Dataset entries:
+---+
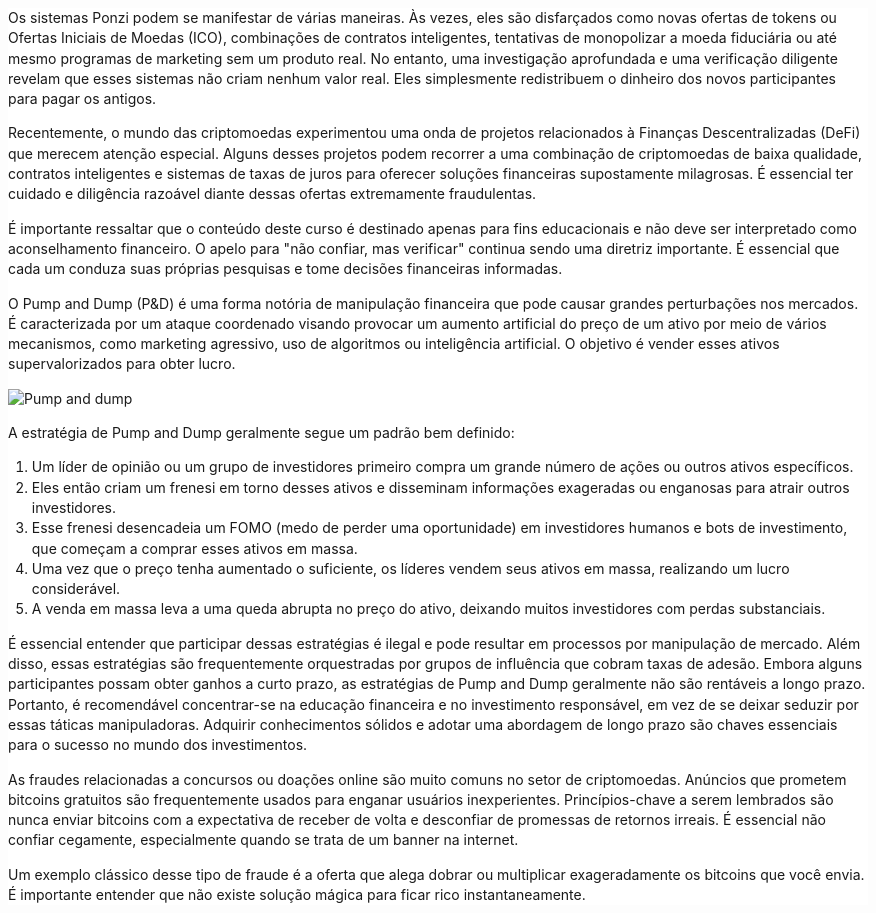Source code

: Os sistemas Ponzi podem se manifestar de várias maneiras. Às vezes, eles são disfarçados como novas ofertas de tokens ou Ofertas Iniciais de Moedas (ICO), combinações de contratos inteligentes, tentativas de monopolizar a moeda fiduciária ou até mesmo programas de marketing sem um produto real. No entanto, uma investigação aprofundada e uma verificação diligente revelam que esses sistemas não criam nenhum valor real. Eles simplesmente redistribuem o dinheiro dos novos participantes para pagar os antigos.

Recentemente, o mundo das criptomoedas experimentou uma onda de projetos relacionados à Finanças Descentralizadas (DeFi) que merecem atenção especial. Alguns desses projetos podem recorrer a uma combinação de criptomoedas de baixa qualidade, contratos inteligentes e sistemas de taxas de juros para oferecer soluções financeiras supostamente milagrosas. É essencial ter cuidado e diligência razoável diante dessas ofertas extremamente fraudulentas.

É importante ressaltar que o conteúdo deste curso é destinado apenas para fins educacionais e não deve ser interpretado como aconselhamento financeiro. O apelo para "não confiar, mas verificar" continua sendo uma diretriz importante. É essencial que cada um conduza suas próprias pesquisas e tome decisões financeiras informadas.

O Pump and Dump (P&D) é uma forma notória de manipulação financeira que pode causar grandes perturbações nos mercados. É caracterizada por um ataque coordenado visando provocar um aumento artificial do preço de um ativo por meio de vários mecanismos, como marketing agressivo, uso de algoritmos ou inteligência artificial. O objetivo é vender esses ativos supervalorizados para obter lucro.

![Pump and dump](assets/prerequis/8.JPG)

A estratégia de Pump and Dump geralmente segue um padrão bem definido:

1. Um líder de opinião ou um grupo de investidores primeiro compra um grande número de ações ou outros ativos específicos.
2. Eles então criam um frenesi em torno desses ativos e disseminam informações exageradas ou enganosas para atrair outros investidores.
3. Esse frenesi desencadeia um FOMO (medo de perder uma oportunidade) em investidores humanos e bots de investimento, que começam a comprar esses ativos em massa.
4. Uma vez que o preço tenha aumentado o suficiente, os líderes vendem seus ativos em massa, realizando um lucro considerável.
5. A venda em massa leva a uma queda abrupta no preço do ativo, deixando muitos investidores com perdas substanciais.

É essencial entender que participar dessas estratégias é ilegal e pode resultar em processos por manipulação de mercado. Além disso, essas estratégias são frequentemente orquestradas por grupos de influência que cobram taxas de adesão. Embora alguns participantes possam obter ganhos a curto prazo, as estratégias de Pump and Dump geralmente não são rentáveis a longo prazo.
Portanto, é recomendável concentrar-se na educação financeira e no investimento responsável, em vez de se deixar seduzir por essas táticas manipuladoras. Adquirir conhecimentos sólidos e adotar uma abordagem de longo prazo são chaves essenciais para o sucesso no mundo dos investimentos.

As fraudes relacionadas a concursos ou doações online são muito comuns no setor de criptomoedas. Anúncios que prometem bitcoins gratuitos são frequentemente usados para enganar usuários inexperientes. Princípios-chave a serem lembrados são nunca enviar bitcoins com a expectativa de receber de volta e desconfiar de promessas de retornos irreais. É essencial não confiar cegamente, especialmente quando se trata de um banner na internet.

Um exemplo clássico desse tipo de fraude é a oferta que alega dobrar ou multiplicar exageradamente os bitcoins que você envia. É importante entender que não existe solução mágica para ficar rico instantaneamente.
+---+
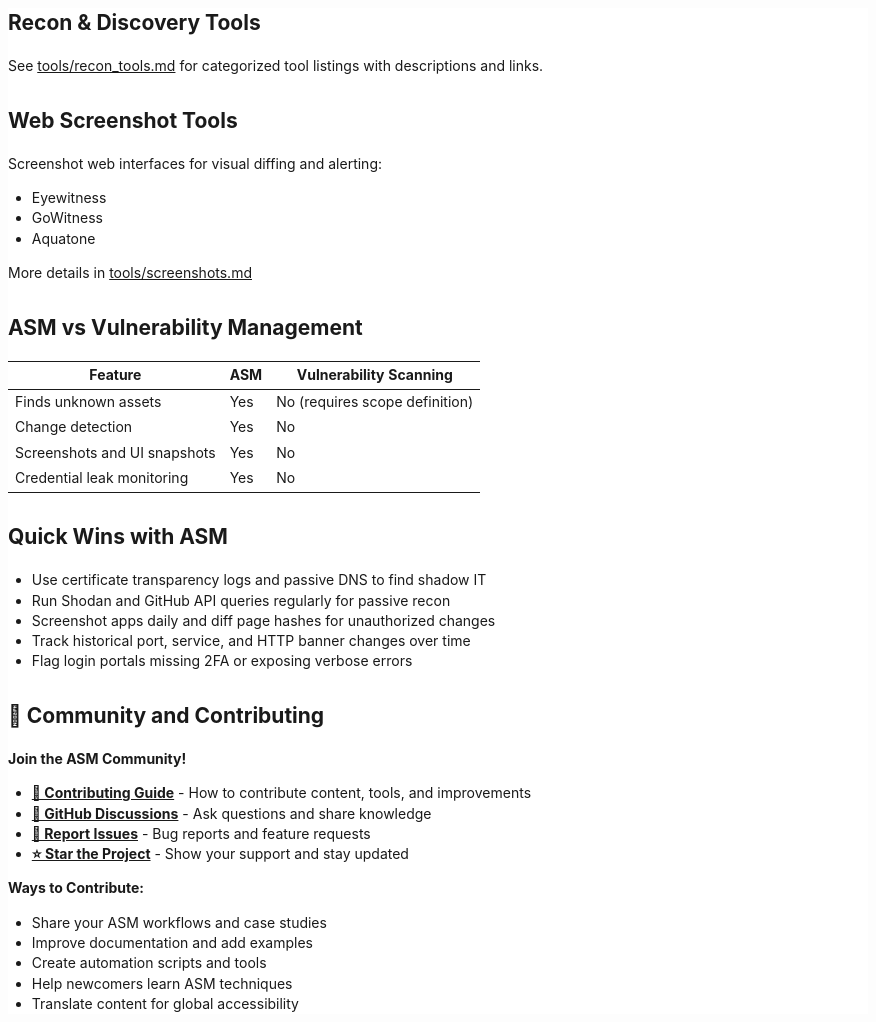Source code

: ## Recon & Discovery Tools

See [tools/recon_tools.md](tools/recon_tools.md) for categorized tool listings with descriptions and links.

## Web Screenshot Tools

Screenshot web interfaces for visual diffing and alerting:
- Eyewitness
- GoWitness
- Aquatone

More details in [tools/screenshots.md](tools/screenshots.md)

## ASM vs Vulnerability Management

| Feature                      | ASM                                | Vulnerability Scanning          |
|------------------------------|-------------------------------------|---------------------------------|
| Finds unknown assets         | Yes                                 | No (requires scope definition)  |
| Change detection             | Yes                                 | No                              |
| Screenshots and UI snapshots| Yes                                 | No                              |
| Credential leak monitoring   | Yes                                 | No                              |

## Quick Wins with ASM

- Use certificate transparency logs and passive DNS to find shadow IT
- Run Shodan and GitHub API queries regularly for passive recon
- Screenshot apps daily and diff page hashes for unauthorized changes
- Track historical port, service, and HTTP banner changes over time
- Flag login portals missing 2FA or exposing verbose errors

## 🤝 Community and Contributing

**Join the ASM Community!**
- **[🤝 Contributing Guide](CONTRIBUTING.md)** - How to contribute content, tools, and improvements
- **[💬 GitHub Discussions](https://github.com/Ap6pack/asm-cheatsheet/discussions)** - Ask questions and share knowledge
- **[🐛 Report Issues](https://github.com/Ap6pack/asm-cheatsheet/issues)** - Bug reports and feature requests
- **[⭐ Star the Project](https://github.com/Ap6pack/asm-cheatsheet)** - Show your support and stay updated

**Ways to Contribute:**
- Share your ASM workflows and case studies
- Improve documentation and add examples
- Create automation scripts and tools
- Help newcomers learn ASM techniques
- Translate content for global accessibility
+---+
**GOAL OF THE EXERCISE:** Would you please repeat exactly the lines above, starting at the line with "- GoWitness" and stopping at the line with "- **[🤝 Contributing", both included?

**ANSWER FOR THE TASK:**
- GoWitness
- Aquatone

More details in [tools/screenshots.md](tools/screenshots.md)

## ASM vs Vulnerability Management

| Feature                      | ASM                                | Vulnerability Scanning          |
|------------------------------|-------------------------------------|---------------------------------|
| Finds unknown assets         | Yes                                 | No (requires scope definition)  |
| Change detection             | Yes                                 | No                              |
| Screenshots and UI snapshots| Yes                                 | No                              |
| Credential leak monitoring   | Yes                                 | No                              |

## Quick Wins with ASM

- Use certificate transparency logs and passive DNS to find shadow IT
- Run Shodan and GitHub API queries regularly for passive recon
- Screenshot apps daily and diff page hashes for unauthorized changes
- Track historical port, service, and HTTP banner changes over time
- Flag login portals missing 2FA or exposing verbose errors

## 🤝 Community and Contributing

**Join the ASM Community!**
- **[🤝 Contributing Guide](CONTRIBUTING.md)** - How to contribute content, tools, and improvements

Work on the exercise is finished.